▸ **YOUR TASK**
Each entry has to be copied exactly, with nothing missed.

─── INPUT RECORDS ───

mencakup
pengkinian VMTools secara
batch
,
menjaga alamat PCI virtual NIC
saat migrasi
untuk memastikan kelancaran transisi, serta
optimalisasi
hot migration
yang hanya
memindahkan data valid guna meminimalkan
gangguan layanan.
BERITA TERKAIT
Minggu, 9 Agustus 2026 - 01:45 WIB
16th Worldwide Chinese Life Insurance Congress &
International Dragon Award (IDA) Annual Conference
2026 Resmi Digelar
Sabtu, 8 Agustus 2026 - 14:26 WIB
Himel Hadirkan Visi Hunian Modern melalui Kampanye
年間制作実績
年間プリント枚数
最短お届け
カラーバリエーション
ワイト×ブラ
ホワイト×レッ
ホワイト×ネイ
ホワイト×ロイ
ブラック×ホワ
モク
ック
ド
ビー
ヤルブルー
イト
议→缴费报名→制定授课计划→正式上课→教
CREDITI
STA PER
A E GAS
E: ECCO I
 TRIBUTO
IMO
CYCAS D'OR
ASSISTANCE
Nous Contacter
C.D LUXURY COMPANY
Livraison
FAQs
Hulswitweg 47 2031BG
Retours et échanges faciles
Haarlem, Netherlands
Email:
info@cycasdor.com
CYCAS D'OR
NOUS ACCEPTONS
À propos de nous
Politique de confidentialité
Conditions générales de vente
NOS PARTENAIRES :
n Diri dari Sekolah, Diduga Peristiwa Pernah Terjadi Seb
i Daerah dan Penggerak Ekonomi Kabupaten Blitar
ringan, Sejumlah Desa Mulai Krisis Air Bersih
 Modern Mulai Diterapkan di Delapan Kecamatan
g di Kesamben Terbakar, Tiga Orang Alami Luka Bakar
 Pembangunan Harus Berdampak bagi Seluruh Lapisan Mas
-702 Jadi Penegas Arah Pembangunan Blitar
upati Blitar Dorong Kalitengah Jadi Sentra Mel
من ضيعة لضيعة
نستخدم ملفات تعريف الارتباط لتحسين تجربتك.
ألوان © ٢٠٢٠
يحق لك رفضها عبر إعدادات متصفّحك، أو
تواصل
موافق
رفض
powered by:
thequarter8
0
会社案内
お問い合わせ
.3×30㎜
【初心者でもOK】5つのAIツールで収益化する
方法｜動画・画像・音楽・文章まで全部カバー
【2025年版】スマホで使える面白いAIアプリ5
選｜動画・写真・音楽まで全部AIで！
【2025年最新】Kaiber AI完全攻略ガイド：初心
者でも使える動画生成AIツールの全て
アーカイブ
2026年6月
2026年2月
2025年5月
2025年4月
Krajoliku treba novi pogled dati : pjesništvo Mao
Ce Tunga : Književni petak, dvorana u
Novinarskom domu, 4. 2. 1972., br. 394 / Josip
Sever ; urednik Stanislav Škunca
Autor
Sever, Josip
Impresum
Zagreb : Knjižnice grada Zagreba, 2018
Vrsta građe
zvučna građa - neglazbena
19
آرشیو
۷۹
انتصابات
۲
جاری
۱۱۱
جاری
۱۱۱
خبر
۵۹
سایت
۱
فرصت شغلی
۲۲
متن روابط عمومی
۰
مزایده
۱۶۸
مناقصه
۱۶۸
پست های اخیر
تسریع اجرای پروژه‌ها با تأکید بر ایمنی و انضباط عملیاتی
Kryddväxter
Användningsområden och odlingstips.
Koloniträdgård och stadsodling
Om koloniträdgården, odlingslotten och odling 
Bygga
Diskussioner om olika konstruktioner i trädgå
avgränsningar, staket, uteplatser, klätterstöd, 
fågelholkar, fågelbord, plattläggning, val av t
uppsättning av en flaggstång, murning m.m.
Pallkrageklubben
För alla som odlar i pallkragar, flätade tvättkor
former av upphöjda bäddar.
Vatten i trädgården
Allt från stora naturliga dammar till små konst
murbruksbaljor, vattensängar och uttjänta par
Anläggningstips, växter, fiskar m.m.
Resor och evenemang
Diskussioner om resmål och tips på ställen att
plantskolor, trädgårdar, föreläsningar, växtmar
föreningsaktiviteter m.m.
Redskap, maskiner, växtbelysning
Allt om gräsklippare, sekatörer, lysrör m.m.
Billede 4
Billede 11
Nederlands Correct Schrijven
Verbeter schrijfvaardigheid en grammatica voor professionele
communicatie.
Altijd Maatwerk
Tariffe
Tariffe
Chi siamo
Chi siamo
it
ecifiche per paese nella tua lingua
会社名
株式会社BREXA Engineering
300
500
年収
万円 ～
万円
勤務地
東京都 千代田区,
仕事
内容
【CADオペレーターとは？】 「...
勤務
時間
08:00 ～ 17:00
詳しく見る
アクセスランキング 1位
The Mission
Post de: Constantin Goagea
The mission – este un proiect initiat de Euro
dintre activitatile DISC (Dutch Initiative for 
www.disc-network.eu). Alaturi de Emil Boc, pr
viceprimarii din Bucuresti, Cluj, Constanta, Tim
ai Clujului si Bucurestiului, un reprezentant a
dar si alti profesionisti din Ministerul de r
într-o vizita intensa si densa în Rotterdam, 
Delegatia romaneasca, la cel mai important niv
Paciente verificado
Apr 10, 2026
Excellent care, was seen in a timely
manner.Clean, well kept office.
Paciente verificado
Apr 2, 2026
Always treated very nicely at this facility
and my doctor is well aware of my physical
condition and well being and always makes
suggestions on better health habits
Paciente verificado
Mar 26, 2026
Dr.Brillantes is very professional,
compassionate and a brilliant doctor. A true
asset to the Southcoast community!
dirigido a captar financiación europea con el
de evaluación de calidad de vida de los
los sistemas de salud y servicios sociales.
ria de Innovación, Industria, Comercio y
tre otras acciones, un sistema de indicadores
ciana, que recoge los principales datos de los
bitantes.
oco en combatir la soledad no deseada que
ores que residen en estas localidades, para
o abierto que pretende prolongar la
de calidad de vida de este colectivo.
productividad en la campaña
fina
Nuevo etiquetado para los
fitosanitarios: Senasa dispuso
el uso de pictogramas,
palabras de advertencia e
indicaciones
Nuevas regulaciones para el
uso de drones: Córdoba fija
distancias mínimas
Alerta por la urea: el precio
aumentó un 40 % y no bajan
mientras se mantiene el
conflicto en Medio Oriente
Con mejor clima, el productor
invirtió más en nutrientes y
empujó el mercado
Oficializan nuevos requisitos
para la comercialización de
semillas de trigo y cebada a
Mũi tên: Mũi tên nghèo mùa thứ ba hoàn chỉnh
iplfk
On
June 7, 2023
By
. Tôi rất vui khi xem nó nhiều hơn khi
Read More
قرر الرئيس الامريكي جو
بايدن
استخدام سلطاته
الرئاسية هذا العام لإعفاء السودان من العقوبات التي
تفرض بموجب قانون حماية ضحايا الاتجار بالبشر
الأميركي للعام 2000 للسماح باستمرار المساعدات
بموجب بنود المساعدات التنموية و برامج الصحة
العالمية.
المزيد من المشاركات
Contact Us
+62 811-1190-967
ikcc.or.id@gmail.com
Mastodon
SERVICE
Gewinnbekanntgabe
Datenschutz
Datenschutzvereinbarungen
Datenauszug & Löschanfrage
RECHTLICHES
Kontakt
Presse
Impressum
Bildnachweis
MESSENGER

───

▸ **EXERCISE RESULT**
mencakup
pengkinian VMTools secara
batch
,
menjaga alamat PCI virtual NIC
saat migrasi
untuk memastikan kelancaran transisi, serta
optimalisasi
hot migration
yang hanya
memindahkan data valid guna meminimalkan
gangguan layanan.
BERITA TERKAIT
Minggu, 9 Agustus 2026 - 01:45 WIB
16th Worldwide Chinese Life Insurance Congress &
International Dragon Award (IDA) Annual Conference
2026 Resmi Digelar
Sabtu, 8 Agustus 2026 - 14:26 WIB
Himel Hadirkan Visi Hunian Modern melalui Kampanye
年間制作実績
年間プリント枚数
最短お届け
カラーバリエーション
ワイト×ブラ
ホワイト×レッ
ホワイト×ネイ
ホワイト×ロイ
ブラック×ホワ
モク
ック
ド
ビー
ヤルブルー
イト
议→缴费报名→制定授课计划→正式上课→教
CREDITI
STA PER
A E GAS
E: ECCO I
 TRIBUTO
IMO
CYCAS D'OR
ASSISTANCE
Nous Contacter
C.D LUXURY COMPANY
Livraison
FAQs
Hulswitweg 47 2031BG
Retours et échanges faciles
Haarlem, Netherlands
Email:
info@cycasdor.com
CYCAS D'OR
NOUS ACCEPTONS
À propos de nous
Politique de confidentialité
Conditions générales de vente
NOS PARTENAIRES :
n Diri dari Sekolah, Diduga Peristiwa Pernah Terjadi Seb
i Daerah dan Penggerak Ekonomi Kabupaten Blitar
ringan, Sejumlah Desa Mulai Krisis Air Bersih
 Modern Mulai Diterapkan di Delapan Kecamatan
g di Kesamben Terbakar, Tiga Orang Alami Luka Bakar
 Pembangunan Harus Berdampak bagi Seluruh Lapisan Mas
-702 Jadi Penegas Arah Pembangunan Blitar
upati Blitar Dorong Kalitengah Jadi Sentra Mel
من ضيعة لضيعة
نستخدم ملفات تعريف الارتباط لتحسين تجربتك.
ألوان © ٢٠٢٠
يحق لك رفضها عبر إعدادات متصفّحك، أو
تواصل
موافق
رفض
powered by:
thequarter8
0
会社案内
お問い合わせ
.3×30㎜
【初心者でもOK】5つのAIツールで収益化する
方法｜動画・画像・音楽・文章まで全部カバー
【2025年版】スマホで使える面白いAIアプリ5
選｜動画・写真・音楽まで全部AIで！
【2025年最新】Kaiber AI完全攻略ガイド：初心
者でも使える動画生成AIツールの全て
アーカイブ
2026年6月
2026年2月
2025年5月
2025年4月
Krajoliku treba novi pogled dati : pjesništvo Mao
Ce Tunga : Književni petak, dvorana u
Novinarskom domu, 4. 2. 1972., br. 394 / Josip
Sever ; urednik Stanislav Škunca
Autor
Sever, Josip
Impresum
Zagreb : Knjižnice grada Zagreba, 2018
Vrsta građe
zvučna građa - neglazbena
19
آرشیو
۷۹
انتصابات
۲
جاری
۱۱۱
جاری
۱۱۱
خبر
۵۹
سایت
۱
فرصت شغلی
۲۲
متن روابط عمومی
۰
مزایده
۱۶۸
مناقصه
۱۶۸
پست های اخیر
تسریع اجرای پروژه‌ها با تأکید بر ایمنی و انضباط عملیاتی
Kryddväxter
Användningsområden och odlingstips.
Koloniträdgård och stadsodling
Om koloniträdgården, odlingslotten och odling 
Bygga
Diskussioner om olika konstruktioner i trädgå
avgränsningar, staket, uteplatser, klätterstöd, 
fågelholkar, fågelbord, plattläggning, val av t
uppsättning av en flaggstång, murning m.m.
Pallkrageklubben
För alla som odlar i pallkragar, flätade tvättkor
former av upphöjda bäddar.
Vatten i trädgården
Allt från stora naturliga dammar till små konst
murbruksbaljor, vattensängar och uttjänta par
Anläggningstips, växter, fiskar m.m.
Resor och evenemang
Diskussioner om resmål och tips på ställen att
plantskolor, trädgårdar, föreläsningar, växtmar
föreningsaktiviteter m.m.
Redskap, maskiner, växtbelysning
Allt om gräsklippare, sekatörer, lysrör m.m.
Billede 4
Billede 11
Nederlands Correct Schrijven
Verbeter schrijfvaardigheid en grammatica voor professionele
communicatie.
Altijd Maatwerk
Tariffe
Tariffe
Chi siamo
Chi siamo
it
ecifiche per paese nella tua lingua
会社名
株式会社BREXA Engineering
300
500
年収
万円 ～
万円
勤務地
東京都 千代田区,
仕事
内容
【CADオペレーターとは？】 「...
勤務
時間
08:00 ～ 17:00
詳しく見る
アクセスランキング 1位
The Mission
Post de: Constantin Goagea
The mission – este un proiect initiat de Euro
dintre activitatile DISC (Dutch Initiative for 
www.disc-network.eu). Alaturi de Emil Boc, pr
viceprimarii din Bucuresti, Cluj, Constanta, Tim
ai Clujului si Bucurestiului, un reprezentant a
dar si alti profesionisti din Ministerul de r
într-o vizita intensa si densa în Rotterdam, 
Delegatia romaneasca, la cel mai important niv
Paciente verificado
Apr 10, 2026
Excellent care, was seen in a timely
manner.Clean, well kept office.
Paciente verificado
Apr 2, 2026
Always treated very nicely at this facility
and my doctor is well aware of my physical
condition and well being and always makes
suggestions on better health habits
Paciente verificado
Mar 26, 2026
Dr.Brillantes is very professional,
compassionate and a brilliant doctor. A true
asset to the Southcoast community!
dirigido a captar financiación europea con el
de evaluación de calidad de vida de los
los sistemas de salud y servicios sociales.
ria de Innovación, Industria, Comercio y
tre otras acciones, un sistema de indicadores
ciana, que recoge los principales datos de los
bitantes.
oco en combatir la soledad no deseada que
ores que residen en estas localidades, para
o abierto que pretende prolongar la
de calidad de vida de este colectivo.
productividad en la campaña
fina
Nuevo etiquetado para los
fitosanitarios: Senasa dispuso
el uso de pictogramas,
palabras de advertencia e
indicaciones
Nuevas regulaciones para el
uso de drones: Córdoba fija
distancias mínimas
Alerta por la urea: el precio
aumentó un 40 % y no bajan
mientras se mantiene el
conflicto en Medio Oriente
Con mejor clima, el productor
invirtió más en nutrientes y
empujó el mercado
Oficializan nuevos requisitos
para la comercialización de
semillas de trigo y cebada a
Mũi tên: Mũi tên nghèo mùa thứ ba hoàn chỉnh
iplfk
On
June 7, 2023
By
. Tôi rất vui khi xem nó nhiều hơn khi
Read More
قرر الرئيس الامريكي جو
بايدن
استخدام سلطاته
الرئاسية هذا العام لإعفاء السودان من العقوبات التي
تفرض بموجب قانون حماية ضحايا الاتجار بالبشر
الأميركي للعام 2000 للسماح باستمرار المساعدات
بموجب بنود المساعدات التنموية و برامج الصحة
العالمية.
المزيد من المشاركات
Contact Us
+62 811-1190-967
ikcc.or.id@gmail.com
Mastodon
SERVICE
Gewinnbekanntgabe
Datenschutz
Datenschutzvereinbarungen
Datenauszug & Löschanfrage
RECHTLICHES
Kontakt
Presse
Impressum
Bildnachweis
MESSENGER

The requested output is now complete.